» Requirement 1: In the homily, which Gospel tells the Christmas story from Joseph's side?
» Requirement 2: Summarize the homily in two sentences.
» Requirement 3: Quote the homily word for word, starting at "The Christmas Story" and ending at "the Roman Empire.".

» Document passage:
+---+

He Named Him Jesus



Propers: The Fourth Sunday in Advent, A.D. 2019 A

Homily:

Lord, we pray for the preacher, for You know his sins are great.

Grace, mercy and peace to you from God our Father and from our Lord and Savior Jesus Christ. Amen.

The Christmas Story as we know it is an amalgam of many witnesses. The Gospel according to St Matthew focuses on Joseph’s side of the story, and assumes a largely Jewish audience; while the Gospel according to St Luke puts Mary front and center, and speaks more broadly to the various peoples of the Roman Empire.

Then you’ve got Mark’s Gospel, which cuts right to the chase, opening with the adult ministries of Jesus and John the Baptist; while John takes a markedly cosmic perspective, beginning from eternity and the creation of the world: “In the beginning was the Word, and the Word was with God, and the Word was God.”

There’s even a sort of Christmas story in the Revelation of St John, with a woman robed in the sun, standing upon the moon, who gives birth to a Child pursued by a dragon. I have some friends who like to put red dragons in their Nativity scenes to remind us of this rather evocative part of the tale.

+---+

» Excerpted data:
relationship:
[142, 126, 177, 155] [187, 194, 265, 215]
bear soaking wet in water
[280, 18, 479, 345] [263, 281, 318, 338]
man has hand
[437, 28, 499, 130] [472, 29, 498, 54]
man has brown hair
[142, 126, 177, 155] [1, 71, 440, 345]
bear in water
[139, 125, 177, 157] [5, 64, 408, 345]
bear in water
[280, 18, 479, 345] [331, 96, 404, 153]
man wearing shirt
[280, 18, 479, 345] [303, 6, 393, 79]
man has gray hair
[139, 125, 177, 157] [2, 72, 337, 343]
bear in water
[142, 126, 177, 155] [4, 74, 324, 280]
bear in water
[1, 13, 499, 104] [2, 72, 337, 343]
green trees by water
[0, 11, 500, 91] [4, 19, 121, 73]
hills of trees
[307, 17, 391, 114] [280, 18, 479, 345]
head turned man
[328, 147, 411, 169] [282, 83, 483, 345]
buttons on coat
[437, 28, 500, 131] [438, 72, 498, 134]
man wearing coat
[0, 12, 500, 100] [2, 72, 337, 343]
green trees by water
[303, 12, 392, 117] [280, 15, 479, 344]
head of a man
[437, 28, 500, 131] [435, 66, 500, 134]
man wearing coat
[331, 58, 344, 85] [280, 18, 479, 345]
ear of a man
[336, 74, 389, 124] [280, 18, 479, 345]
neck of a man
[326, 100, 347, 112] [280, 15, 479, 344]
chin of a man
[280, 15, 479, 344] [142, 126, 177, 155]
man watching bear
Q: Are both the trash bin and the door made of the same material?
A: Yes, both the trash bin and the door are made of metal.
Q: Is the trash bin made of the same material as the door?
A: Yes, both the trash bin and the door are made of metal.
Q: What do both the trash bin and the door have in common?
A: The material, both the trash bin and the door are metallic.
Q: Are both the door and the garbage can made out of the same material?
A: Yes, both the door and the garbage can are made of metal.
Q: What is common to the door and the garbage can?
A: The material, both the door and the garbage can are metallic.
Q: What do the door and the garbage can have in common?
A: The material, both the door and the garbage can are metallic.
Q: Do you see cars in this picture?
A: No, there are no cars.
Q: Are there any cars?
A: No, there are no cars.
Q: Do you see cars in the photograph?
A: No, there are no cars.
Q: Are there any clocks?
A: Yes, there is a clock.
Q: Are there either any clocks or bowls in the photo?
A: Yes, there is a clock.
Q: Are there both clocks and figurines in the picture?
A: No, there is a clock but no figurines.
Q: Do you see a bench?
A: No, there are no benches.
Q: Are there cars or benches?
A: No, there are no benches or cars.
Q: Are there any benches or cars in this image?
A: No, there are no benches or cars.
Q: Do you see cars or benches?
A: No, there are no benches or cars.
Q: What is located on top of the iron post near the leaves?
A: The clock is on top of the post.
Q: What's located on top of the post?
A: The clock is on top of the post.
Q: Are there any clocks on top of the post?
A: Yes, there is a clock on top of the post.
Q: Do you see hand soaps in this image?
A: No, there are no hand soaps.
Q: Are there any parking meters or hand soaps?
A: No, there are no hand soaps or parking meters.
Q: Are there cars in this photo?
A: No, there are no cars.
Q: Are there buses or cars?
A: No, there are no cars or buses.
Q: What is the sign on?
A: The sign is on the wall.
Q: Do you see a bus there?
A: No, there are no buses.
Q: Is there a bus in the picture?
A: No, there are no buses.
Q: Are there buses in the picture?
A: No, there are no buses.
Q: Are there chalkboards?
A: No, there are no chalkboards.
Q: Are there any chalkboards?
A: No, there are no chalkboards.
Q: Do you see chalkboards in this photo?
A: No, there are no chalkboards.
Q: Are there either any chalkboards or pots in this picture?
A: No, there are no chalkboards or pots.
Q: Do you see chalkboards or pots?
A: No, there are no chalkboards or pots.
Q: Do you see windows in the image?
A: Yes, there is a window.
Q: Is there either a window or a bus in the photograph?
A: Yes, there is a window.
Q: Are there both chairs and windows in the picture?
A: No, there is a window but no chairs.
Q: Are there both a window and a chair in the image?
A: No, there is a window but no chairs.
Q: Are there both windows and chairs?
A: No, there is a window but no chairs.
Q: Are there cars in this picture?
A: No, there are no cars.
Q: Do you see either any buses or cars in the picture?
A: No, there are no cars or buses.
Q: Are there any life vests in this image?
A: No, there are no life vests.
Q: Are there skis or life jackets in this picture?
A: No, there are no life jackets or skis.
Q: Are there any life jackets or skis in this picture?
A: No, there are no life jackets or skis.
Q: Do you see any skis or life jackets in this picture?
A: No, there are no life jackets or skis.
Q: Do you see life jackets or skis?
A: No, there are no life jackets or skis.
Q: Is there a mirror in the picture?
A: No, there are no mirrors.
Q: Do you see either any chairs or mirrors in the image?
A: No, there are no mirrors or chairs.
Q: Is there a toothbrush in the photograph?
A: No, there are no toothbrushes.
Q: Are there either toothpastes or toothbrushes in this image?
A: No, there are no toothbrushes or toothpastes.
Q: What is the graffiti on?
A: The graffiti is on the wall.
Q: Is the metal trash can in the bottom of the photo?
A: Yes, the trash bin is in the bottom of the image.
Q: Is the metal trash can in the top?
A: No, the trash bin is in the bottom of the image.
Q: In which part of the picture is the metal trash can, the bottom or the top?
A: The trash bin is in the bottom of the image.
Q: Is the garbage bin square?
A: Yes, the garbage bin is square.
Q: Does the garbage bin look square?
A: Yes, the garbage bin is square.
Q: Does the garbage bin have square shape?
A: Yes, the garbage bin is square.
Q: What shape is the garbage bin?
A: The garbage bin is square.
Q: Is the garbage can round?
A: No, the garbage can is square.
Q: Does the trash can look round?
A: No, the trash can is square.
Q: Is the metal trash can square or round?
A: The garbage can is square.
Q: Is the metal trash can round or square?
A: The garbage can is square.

+---+

» Exercise answer 1: The Gospel according to St Matthew.

» Exercise answer 2: The homily calls the Christmas Story an amalgam of many witnesses. Matthew tells Joseph's side for a largely Jewish audience, Luke centers on Mary and speaks to the peoples of the Roman Empire, Mark opens with the adult ministries of Jesus and John the Baptist, John begins from eternity and creation, and the Revelation of St John holds a sort of Christmas story with a woman robed in the sun whose Child is pursued by a dragon.

» Exercise answer 3:
The Christmas Story as we know it is an amalgam of many witnesses. The Gospel according to St Matthew focuses on Joseph’s side of the story, and assumes a largely Jewish audience; while the Gospel according to St Luke puts Mary front and center, and speaks more broadly to the various peoples of the Roman Empire.